Born in Buffalo, Missouri, Alexander moved to Oklahoma with his family at the age of five. Alexander the player stood 6 ft tall, weighed 190 lb, and batted and threw right-handed. He spent 1936 and 1937 in the lower levels of the Cleveland Indians' farm system, and batted .348 and .344 in successive seasons. Called to the Majors, he appeared in seven games for the Indians in August, getting one hit in eleven at bats (.091) and striking out five times. He returned to the Indians for a single game in September as a pinch runner. That offseason, while working his family's oil fields in Oklahoma, he lost his left hand in a drilling accident, ending his playing career. Alexander then began a very short career as a bartender.

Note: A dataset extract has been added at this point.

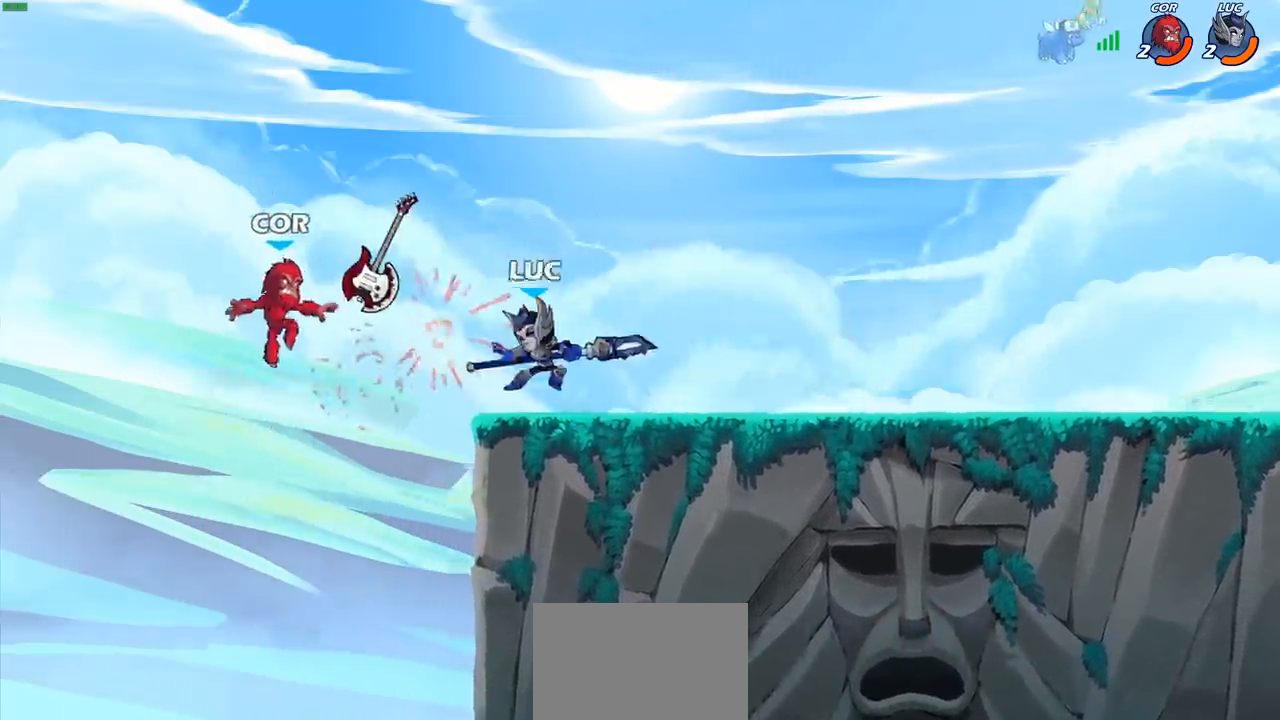
{"buttons": [], "left_stick": "left", "events": [[100, "CROSS", "down"], [150, "SQUARE", "down"], [183, "CROSS", "up"], [250, "SQUARE", "up"], [300, "left_stick", "left"]]}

In the aftermath of the accident, Alexander was immediately named a scout for the Indians; at 20, he was unusually young for the assignment and scouting jobs were at a premium during the height of The Great Depression. But the first two players he signed for Cleveland became big-league All-Stars — pitcher Allie Reynolds and outfielder Dale Mitchell. Sportswriter Allen Barra praised him as a "superb judge of talent." During a 64-year scouting career, working for the Indians, Chicago White Sox, Brooklyn/Los Angeles Dodgers, Philadelphia Phillies and Chicago Cubs, Alexander earned the nickname "Uncle Hughie" and would sign other stars, including Steve Garvey, Frank Howard, Davey Lopes, Bill Russell and Don Sutton for the Dodgers alone.

In 1984 Alexander co-founded the "Scout of the Year Program", which recognised the best scouts in the country each year. Alexander was awarded "Scout of the Year" in 1996. He retired in 1998, and died on November 25, 2000.